### Task prompt:
The lines to reproduce run from the one containing "15.2. Chemical Safety Assessment" to the end of the listing. Reproduce them exactly, both ends included, and nothing else.

### Records for the exercise:
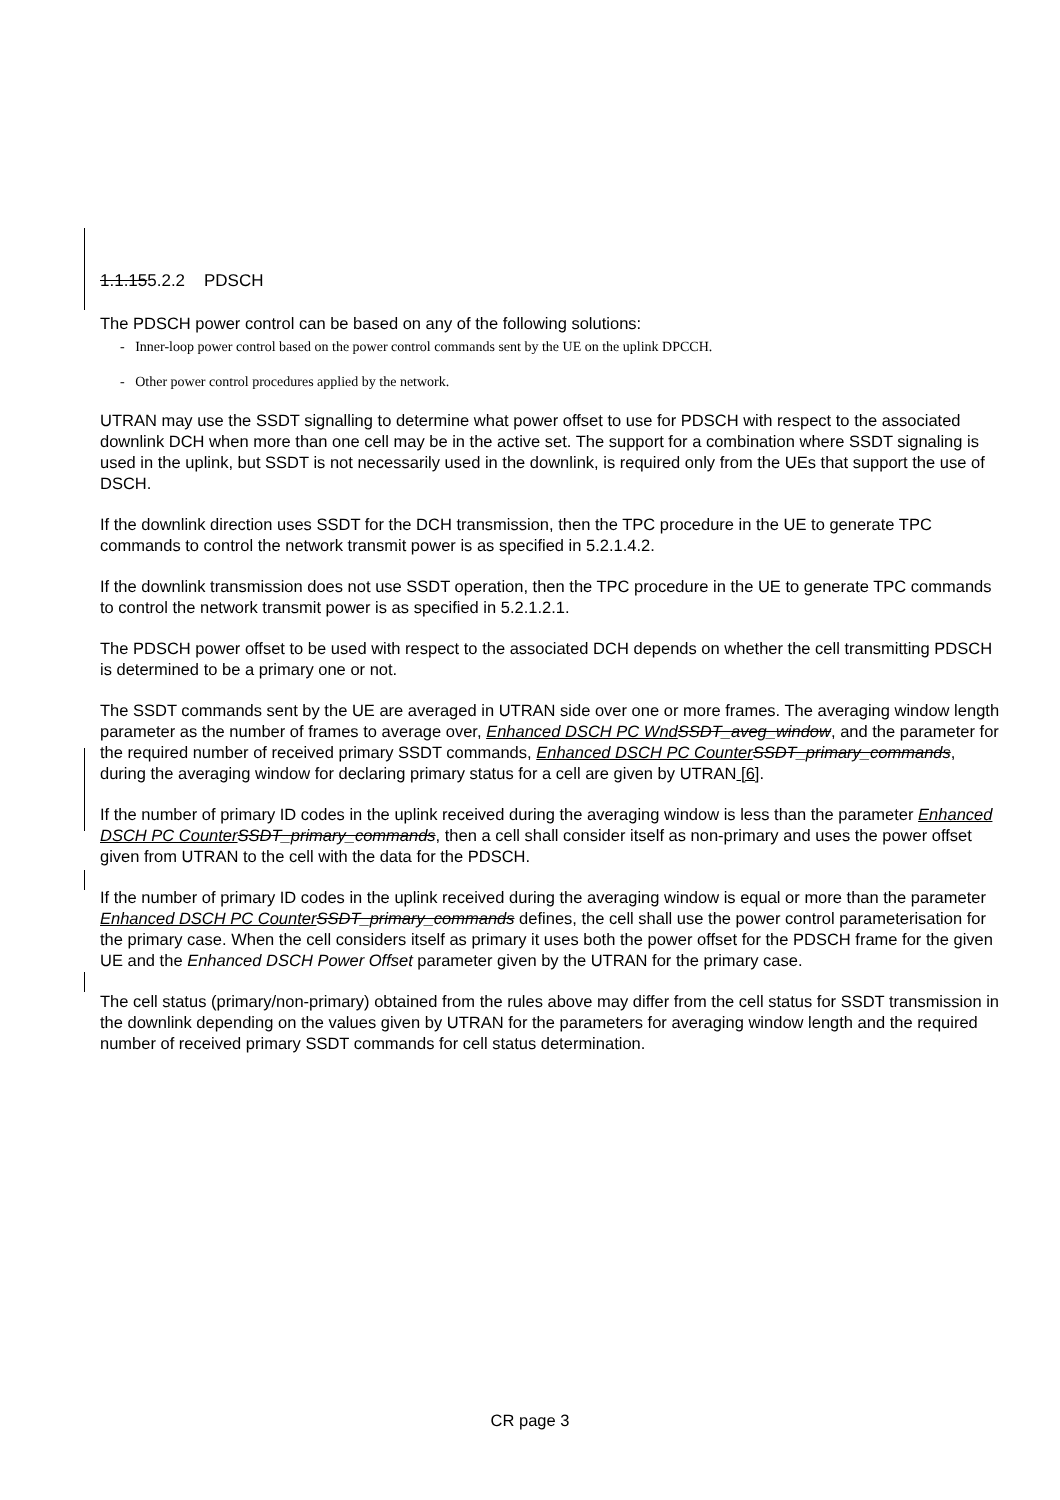1.1.155.2.2 PDSCH
The PDSCH power control can be based on any of the following solutions:
- Inner-loop power control based on the power control commands sent by the UE on the uplink DPCCH.
- Other power control procedures applied by the network.
UTRAN may use the SSDT signalling to determine what power offset to use for PDSCH with respect to the associated downlink DCH when more than one cell may be in the active set. The support for a combination where SSDT signaling is used in the uplink, but SSDT is not necessarily used in the downlink, is required only from the UEs that support the use of DSCH.
If the downlink direction uses SSDT for the DCH transmission, then the TPC procedure in the UE to generate TPC commands to control the network transmit power is as specified in 5.2.1.4.2.
If the downlink transmission does not use SSDT operation, then the TPC procedure in the UE to generate TPC commands to control the network transmit power is as specified in 5.2.1.2.1.
The PDSCH power offset to be used with respect to the associated DCH depends on whether the cell transmitting PDSCH is determined to be a primary one or not.
The SSDT commands sent by the UE are averaged in UTRAN side over one or more frames. The averaging window length parameter as the number of frames to average over, Enhanced DSCH PC Wnd SSDT_aveg_window, and the parameter for the required number of received primary SSDT commands, Enhanced DSCH PC Counter SSDT_primary_commands, during the averaging window for declaring primary status for a cell are given by UTRAN [6].
If the number of primary ID codes in the uplink received during the averaging window is less than the parameter Enhanced DSCH PC Counter SSDT_primary_commands, then a cell shall consider itself as non-primary and uses the power offset given from UTRAN to the cell with the data for the PDSCH.
If the number of primary ID codes in the uplink received during the averaging window is equal or more than the parameter Enhanced DSCH PC Counter SSDT_primary_commands defines, the cell shall use the power control parameterisation for the primary case. When the cell considers itself as primary it uses both the power offset for the PDSCH frame for the given UE and the Enhanced DSCH Power Offset parameter given by the UTRAN for the primary case.
The cell status (primary/non-primary) obtained from the rules above may differ from the cell status for SSDT transmission in the downlink depending on the values given by UTRAN for the parameters for averaging window length and the required number of received primary SSDT commands for cell status determination.
CR page 3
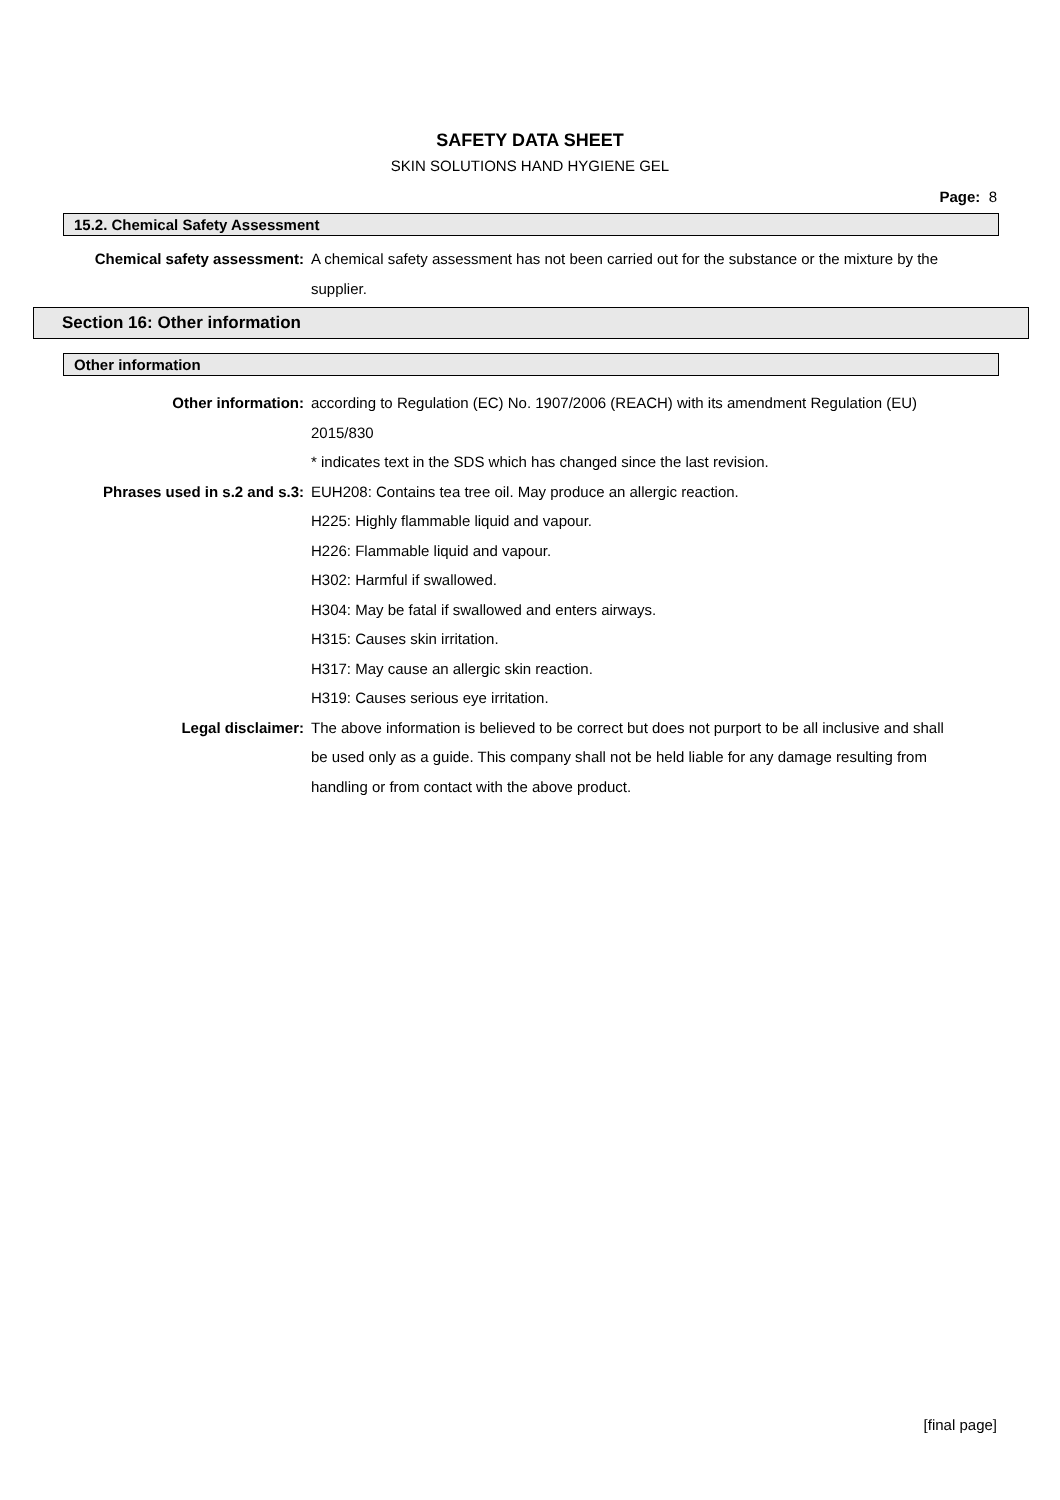SAFETY DATA SHEET
SKIN SOLUTIONS HAND HYGIENE GEL
Page: 8
15.2. Chemical Safety Assessment
Chemical safety assessment: A chemical safety assessment has not been carried out for the substance or the mixture by the supplier.
Section 16: Other information
Other information
Other information: according to Regulation (EC) No. 1907/2006 (REACH) with its amendment Regulation (EU) 2015/830
* indicates text in the SDS which has changed since the last revision.
Phrases used in s.2 and s.3: EUH208: Contains tea tree oil. May produce an allergic reaction.
H225: Highly flammable liquid and vapour.
H226: Flammable liquid and vapour.
H302: Harmful if swallowed.
H304: May be fatal if swallowed and enters airways.
H315: Causes skin irritation.
H317: May cause an allergic skin reaction.
H319: Causes serious eye irritation.
Legal disclaimer: The above information is believed to be correct but does not purport to be all inclusive and shall be used only as a guide. This company shall not be held liable for any damage resulting from handling or from contact with the above product.
[final page]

### Task response:
15.2. Chemical Safety Assessment
Chemical safety assessment: A chemical safety assessment has not been carried out for the substance or the mixture by the supplier.
Section 16: Other information
Other information
Other information: according to Regulation (EC) No. 1907/2006 (REACH) with its amendment Regulation (EU) 2015/830
* indicates text in the SDS which has changed since the last revision.
Phrases used in s.2 and s.3: EUH208: Contains tea tree oil. May produce an allergic reaction.
H225: Highly flammable liquid and vapour.
H226: Flammable liquid and vapour.
H302: Harmful if swallowed.
H304: May be fatal if swallowed and enters airways.
H315: Causes skin irritation.
H317: May cause an allergic skin reaction.
H319: Causes serious eye irritation.
Legal disclaimer: The above information is believed to be correct but does not purport to be all inclusive and shall be used only as a guide. This company shall not be held liable for any damage resulting from handling or from contact with the above product.
[final page]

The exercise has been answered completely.